== Records supplied ==
_____
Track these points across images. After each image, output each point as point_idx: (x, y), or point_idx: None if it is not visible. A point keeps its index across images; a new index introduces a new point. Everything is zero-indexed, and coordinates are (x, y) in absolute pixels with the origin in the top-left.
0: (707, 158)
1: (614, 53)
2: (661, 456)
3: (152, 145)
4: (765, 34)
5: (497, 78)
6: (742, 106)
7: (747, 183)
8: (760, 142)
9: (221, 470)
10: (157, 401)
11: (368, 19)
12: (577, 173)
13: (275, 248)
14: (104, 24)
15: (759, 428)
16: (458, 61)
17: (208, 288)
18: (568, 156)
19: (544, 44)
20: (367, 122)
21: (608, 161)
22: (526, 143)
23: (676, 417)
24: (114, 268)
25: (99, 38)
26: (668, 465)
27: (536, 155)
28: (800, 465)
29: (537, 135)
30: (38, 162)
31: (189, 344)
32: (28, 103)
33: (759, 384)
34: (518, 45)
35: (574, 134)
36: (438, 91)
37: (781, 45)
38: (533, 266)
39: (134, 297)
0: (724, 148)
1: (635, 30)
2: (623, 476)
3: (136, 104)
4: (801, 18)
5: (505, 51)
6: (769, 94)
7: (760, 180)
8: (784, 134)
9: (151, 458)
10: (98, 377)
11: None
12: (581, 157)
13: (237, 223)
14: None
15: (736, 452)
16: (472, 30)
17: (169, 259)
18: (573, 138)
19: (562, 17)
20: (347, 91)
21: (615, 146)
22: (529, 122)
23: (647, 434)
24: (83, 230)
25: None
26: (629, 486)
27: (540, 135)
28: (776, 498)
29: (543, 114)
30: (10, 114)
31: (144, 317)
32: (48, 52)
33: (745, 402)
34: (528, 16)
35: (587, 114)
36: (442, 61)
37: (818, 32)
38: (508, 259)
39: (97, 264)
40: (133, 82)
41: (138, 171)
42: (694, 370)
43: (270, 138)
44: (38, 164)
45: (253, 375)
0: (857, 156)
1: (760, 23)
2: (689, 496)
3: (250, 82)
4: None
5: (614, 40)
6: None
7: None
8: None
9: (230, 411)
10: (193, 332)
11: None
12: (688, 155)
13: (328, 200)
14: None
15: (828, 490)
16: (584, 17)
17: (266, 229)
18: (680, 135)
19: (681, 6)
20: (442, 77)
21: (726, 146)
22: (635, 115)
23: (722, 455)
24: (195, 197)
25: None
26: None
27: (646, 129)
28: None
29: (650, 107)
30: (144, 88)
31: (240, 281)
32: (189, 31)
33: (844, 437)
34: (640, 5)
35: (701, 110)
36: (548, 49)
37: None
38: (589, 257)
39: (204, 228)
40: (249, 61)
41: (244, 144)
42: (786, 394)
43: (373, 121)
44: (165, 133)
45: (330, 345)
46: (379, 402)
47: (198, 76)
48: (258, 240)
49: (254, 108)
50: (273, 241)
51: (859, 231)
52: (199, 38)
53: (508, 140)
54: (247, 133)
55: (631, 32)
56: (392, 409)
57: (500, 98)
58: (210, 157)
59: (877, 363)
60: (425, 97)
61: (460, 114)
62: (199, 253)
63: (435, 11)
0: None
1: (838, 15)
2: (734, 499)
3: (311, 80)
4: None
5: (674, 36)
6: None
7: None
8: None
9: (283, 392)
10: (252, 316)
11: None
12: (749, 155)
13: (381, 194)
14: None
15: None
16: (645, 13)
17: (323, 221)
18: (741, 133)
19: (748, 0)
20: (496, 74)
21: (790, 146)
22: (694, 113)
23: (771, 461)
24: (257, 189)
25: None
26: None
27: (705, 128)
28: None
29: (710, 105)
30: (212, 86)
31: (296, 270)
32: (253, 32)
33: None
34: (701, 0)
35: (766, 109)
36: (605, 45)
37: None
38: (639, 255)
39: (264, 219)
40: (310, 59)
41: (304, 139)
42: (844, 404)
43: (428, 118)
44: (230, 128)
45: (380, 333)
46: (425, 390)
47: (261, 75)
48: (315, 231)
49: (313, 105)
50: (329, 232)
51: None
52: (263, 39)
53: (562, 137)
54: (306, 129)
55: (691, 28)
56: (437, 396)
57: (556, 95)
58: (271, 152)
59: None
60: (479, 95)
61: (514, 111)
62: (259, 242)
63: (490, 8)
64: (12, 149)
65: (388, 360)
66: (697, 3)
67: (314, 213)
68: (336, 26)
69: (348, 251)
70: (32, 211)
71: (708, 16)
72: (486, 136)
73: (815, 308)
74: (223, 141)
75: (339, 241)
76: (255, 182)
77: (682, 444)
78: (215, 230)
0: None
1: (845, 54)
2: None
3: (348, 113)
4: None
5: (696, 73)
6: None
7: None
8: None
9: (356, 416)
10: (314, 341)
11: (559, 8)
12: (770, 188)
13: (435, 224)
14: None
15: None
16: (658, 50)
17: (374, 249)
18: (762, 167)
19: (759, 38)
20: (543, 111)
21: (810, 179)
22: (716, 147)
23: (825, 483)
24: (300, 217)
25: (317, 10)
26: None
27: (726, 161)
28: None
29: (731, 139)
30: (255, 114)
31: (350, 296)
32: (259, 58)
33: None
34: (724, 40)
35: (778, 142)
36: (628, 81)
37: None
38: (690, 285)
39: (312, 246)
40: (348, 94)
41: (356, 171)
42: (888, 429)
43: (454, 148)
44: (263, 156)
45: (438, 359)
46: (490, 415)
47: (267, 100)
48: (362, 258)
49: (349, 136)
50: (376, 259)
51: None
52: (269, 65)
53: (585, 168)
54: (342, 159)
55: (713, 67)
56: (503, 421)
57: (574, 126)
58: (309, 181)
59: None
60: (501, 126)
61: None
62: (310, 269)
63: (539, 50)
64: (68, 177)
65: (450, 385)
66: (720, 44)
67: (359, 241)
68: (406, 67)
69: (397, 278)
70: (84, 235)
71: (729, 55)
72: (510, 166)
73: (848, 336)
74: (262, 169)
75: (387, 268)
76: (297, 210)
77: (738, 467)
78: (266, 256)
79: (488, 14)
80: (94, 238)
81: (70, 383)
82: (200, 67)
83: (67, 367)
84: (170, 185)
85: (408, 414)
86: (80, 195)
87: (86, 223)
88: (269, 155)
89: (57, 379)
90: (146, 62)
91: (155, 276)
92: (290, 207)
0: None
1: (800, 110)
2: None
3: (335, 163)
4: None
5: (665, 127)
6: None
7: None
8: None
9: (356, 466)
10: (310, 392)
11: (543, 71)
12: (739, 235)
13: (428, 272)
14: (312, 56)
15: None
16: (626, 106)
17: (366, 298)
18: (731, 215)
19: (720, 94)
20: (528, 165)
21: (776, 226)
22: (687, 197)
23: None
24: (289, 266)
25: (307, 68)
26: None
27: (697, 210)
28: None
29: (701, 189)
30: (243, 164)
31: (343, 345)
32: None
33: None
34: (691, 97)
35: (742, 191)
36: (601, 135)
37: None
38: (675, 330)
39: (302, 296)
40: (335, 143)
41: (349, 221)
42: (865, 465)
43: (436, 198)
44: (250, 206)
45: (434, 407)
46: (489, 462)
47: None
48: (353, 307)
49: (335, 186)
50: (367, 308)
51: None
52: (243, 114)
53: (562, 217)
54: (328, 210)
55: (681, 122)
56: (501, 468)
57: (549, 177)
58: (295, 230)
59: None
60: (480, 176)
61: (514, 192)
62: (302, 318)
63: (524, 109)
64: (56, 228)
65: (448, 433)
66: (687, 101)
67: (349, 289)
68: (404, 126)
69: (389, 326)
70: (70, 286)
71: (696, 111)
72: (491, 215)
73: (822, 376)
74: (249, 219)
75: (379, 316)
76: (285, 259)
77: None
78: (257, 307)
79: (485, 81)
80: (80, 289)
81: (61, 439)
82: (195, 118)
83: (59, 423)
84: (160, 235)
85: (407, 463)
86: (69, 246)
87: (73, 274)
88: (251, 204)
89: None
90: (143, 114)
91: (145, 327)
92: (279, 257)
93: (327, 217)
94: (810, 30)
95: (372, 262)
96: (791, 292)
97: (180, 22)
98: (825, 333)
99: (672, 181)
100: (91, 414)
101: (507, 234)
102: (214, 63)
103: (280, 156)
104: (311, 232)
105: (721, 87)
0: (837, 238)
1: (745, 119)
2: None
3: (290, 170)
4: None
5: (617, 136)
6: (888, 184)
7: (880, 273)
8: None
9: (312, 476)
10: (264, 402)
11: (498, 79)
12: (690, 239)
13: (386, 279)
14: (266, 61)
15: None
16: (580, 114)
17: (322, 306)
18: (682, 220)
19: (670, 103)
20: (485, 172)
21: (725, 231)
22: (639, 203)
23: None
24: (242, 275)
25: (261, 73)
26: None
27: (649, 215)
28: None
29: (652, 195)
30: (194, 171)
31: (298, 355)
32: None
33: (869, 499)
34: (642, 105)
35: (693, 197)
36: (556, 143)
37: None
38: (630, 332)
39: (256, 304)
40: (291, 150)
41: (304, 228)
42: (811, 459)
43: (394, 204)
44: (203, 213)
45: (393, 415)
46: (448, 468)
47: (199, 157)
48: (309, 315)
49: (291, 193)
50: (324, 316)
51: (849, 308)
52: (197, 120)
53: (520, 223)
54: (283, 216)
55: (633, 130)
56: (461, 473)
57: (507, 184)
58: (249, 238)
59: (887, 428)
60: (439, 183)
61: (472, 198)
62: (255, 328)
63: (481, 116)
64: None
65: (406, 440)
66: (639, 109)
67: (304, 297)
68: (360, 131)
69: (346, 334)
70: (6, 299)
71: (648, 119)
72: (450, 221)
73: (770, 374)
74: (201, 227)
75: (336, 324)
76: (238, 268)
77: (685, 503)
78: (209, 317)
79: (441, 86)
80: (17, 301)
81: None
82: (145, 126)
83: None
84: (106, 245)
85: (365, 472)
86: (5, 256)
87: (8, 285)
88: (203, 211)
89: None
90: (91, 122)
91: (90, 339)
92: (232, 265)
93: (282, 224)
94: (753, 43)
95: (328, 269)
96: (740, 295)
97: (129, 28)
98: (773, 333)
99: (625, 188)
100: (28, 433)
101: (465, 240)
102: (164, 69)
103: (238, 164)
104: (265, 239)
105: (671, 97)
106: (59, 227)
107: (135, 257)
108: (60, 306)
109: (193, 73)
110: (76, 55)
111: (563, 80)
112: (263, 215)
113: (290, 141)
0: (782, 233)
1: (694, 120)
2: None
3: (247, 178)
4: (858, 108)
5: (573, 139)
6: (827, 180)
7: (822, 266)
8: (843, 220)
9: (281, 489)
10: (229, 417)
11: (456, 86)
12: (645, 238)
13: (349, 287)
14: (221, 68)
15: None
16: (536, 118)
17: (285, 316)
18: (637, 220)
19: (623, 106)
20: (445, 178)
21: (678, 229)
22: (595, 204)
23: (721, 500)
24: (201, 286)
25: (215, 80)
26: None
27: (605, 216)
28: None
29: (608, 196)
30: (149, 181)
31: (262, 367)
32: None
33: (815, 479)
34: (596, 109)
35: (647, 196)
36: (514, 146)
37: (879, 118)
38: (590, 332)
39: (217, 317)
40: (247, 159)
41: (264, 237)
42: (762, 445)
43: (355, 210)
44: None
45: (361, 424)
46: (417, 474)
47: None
_____
== About this task ==
Your answer should be the lines above, from the line containing "20: (367, 122)" up to and including the line containing "44: (38, 164)", reproduced exactly and with nothing else.

== Solution to the problem ==
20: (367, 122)
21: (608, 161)
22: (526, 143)
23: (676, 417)
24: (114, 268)
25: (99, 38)
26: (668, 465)
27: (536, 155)
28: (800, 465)
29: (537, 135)
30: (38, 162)
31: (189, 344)
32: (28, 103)
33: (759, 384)
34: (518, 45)
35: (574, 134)
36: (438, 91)
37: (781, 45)
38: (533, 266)
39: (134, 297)
0: (724, 148)
1: (635, 30)
2: (623, 476)
3: (136, 104)
4: (801, 18)
5: (505, 51)
6: (769, 94)
7: (760, 180)
8: (784, 134)
9: (151, 458)
10: (98, 377)
11: None
12: (581, 157)
13: (237, 223)
14: None
15: (736, 452)
16: (472, 30)
17: (169, 259)
18: (573, 138)
19: (562, 17)
20: (347, 91)
21: (615, 146)
22: (529, 122)
23: (647, 434)
24: (83, 230)
25: None
26: (629, 486)
27: (540, 135)
28: (776, 498)
29: (543, 114)
30: (10, 114)
31: (144, 317)
32: (48, 52)
33: (745, 402)
34: (528, 16)
35: (587, 114)
36: (442, 61)
37: (818, 32)
38: (508, 259)
39: (97, 264)
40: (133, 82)
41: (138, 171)
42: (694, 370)
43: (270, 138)
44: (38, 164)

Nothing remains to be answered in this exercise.